Il 20 giugno, un notiziario dell'ospedale generale Hoan My Cuu Long ha riportato che i medici dell'ospedale erano riusciti a rianimare un neonato che aveva subito un arresto cardiaco e respiratorio a causa di un distacco della placenta nella madre.
In precedenza, la donna incinta VTDP (29 anni, residente nel distretto di Giong Trom, provincia di Ben Tre) era stata ricoverata all'ospedale generale di Hoan My Cuu Long con forti dolori addominali e segni di travaglio. Dopo la visita, i medici del reparto di ostetricia avevano riscontrato un distacco di placenta e segni di sofferenza fetale. Immediatamente dopo, la donna incinta era stata trasferita in sala operatoria d'urgenza con il supporto di un'équipe di medici del reparto di pediatria.
Dopo quattro giorni di cure e trattamenti intensivi, le condizioni del neonato si sono stabilizzate.
Cinque minuti dopo l'intervento chirurgico d'urgenza, è nato il neonato, del peso di 2,6 kg. In quel momento, il bambino non respirava, non piangeva, aveva la pelle e le mucose pallide e non presentava tono muscolare.
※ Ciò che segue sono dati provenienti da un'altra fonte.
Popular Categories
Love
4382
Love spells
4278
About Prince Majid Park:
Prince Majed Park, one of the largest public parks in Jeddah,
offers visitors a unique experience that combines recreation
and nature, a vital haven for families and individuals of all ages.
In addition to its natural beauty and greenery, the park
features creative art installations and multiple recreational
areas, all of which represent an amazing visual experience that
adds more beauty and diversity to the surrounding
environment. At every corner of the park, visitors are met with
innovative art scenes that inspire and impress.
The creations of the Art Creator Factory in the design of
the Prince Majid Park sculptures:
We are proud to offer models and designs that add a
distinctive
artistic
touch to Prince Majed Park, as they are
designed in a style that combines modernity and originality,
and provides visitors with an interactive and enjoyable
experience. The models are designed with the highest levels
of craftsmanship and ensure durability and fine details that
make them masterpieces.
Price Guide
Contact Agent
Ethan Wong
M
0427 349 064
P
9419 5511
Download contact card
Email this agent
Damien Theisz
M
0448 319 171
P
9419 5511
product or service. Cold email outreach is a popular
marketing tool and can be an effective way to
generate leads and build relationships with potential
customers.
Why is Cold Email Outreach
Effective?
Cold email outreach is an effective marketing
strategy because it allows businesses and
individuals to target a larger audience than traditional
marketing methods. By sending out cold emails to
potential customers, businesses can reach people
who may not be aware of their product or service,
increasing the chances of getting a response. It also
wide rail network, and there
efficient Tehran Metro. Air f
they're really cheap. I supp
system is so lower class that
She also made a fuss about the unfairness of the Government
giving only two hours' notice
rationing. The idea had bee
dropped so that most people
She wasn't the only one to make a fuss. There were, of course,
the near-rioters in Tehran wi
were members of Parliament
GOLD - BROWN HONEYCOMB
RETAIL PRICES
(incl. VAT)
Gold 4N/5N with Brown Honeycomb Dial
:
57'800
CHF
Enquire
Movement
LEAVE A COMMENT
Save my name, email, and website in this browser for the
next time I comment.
L'équipe chirurgica ha asciugato e riscaldato rapidamente il neonato e ha attivato il CODICE BLU per allertare l'intero ospedale in caso di arresto cardiaco e respiratorio.
L'équipe medica pediatrica ha eseguito compressioni toraciche e ventilazione manuale. Dopo 30 secondi, il cuore del bambino ha ripreso a battere e ha iniziato a respirare autonomamente, mentre la pelle e le mucose assumevano un colorito più roseo. Il muco è stato aspirato, è stato somministrato ossigeno tramite ventilazione manuale ed è stato inserito un sondino nasogastrico per drenare una grande quantità di liquido misto a sangue rosso vivo.
Il neonato è stato trasferito nel reparto di terapia intensiva neonatale, dove gli sono stati somministrati ventilazione meccanica non invasiva, antibiotici e un'intensa reidratazione.
Quanto alla madre, grazie all'impegno dei medici e di tutta l'équipe chirurgica, l'intervento è stato eseguito senza problemi, preservando l'utero.
Dopo la visita e i necessari esami diagnostici, al neonato sono state diagnosticate sindrome da distress respiratorio neonatale, infezione neonatale, squilibrio acido-base, disturbo della coagulazione e distacco di placenta.
Dopo 4 giorni di terapia intensiva, le condizioni della bambina si sono stabilizzate, si alimentava bene e non vomitava più. È stata trasferita in un reparto di neonatologia per stare con la madre. Attualmente, sia la madre che la bambina sono state dimesse e sono in attesa di visite di controllo ambulatoriali.
Il chirurgo coinvolto nell'operazione ha affermato che il caso della donna incinta affetta da VTDP presentava numerosi potenziali rischi per la vita sia della madre che del bambino. La diagnosi e il trattamento tempestivi hanno salvato il neonato e preservato l'utero della madre. Pertanto, il medico consiglia alle donne in gravidanza di individuare precocemente eventuali anomalie di salute, soprattutto negli ultimi mesi. In caso di riscontro di anomalie, è fondamentale rivolgersi tempestivamente a un centro specializzato in ostetricia e ginecologia per evitare conseguenze negative.